-- DATASET EXCERPT follows --
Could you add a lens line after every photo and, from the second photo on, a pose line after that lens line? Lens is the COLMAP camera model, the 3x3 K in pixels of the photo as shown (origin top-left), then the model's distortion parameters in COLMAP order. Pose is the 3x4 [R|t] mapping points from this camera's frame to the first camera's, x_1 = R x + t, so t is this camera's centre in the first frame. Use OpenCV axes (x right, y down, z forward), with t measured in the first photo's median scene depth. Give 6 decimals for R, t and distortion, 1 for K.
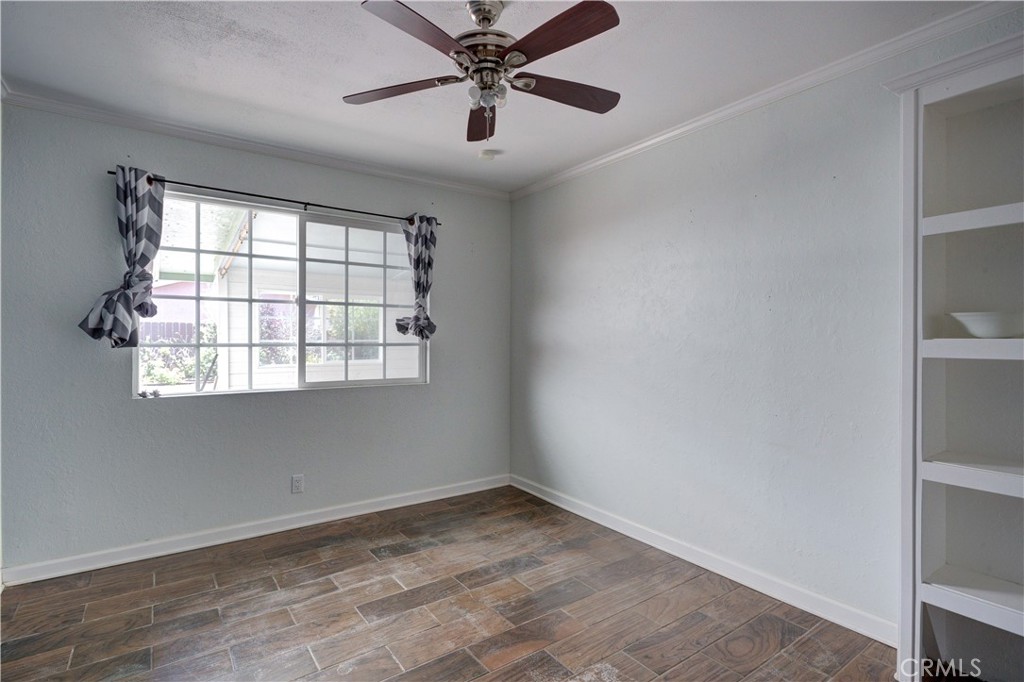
lens RADIAL K [[506.8, 0, 512.0], [0, 506.8, 341.0], [0, 0, 1]] dist [-0.003739, -0.000300]
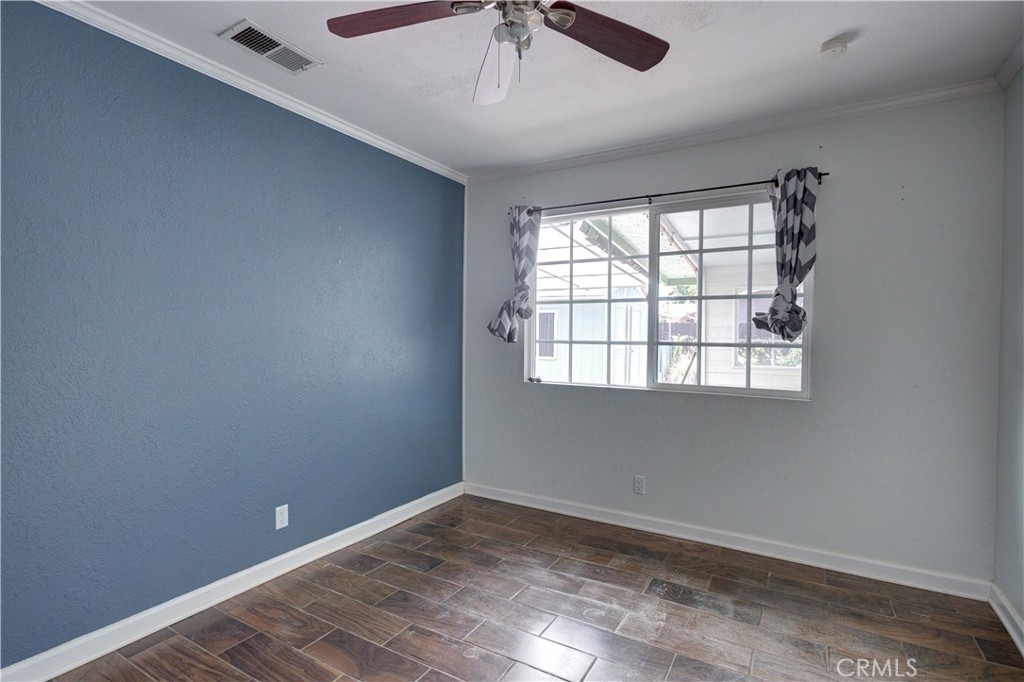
lens RADIAL K [[506.8, 0, 512.0], [0, 506.8, 341.0], [0, 0, 1]] dist [-0.003739, -0.000300]
pose [[0.396665, 0.013142, -0.917869, 0.404774], [-0.013573, 0.999872, 0.008451, -0.001729], [0.917863, 0.009106, 0.396793, 0.409602]]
-- DATASET EXCERPT concluded --
ABOUT THIS EXERCISE -> Rewrite the listing above with "photo" replaced by "image" everywhere it occurs, keeping everything else unchanged. Omit the pictures from your answer.

RESULT FOR THIS TASK ->
Could you add a lens line after every image and, from the second image on, a pose line after that lens line? Lens is the COLMAP camera model, the 3x3 K in pixels of the image as shown (origin top-left), then the model's distortion parameters in COLMAP order. Pose is the 3x4 [R|t] mapping points from this camera's frame to the first camera's, x_1 = R x + t, so t is this camera's centre in the first frame. Use OpenCV axes (x right, y down, z forward), with t measured in the first image's median scene depth. Give 6 decimals for R, t and distortion, 1 for K.
lens RADIAL K [[506.8, 0, 512.0], [0, 506.8, 341.0], [0, 0, 1]] dist [-0.003739, -0.000300]
lens RADIAL K [[506.8, 0, 512.0], [0, 506.8, 341.0], [0, 0, 1]] dist [-0.003739, -0.000300]
pose [[0.396665, 0.013142, -0.917869, 0.404774], [-0.013573, 0.999872, 0.008451, -0.001729], [0.917863, 0.009106, 0.396793, 0.409602]]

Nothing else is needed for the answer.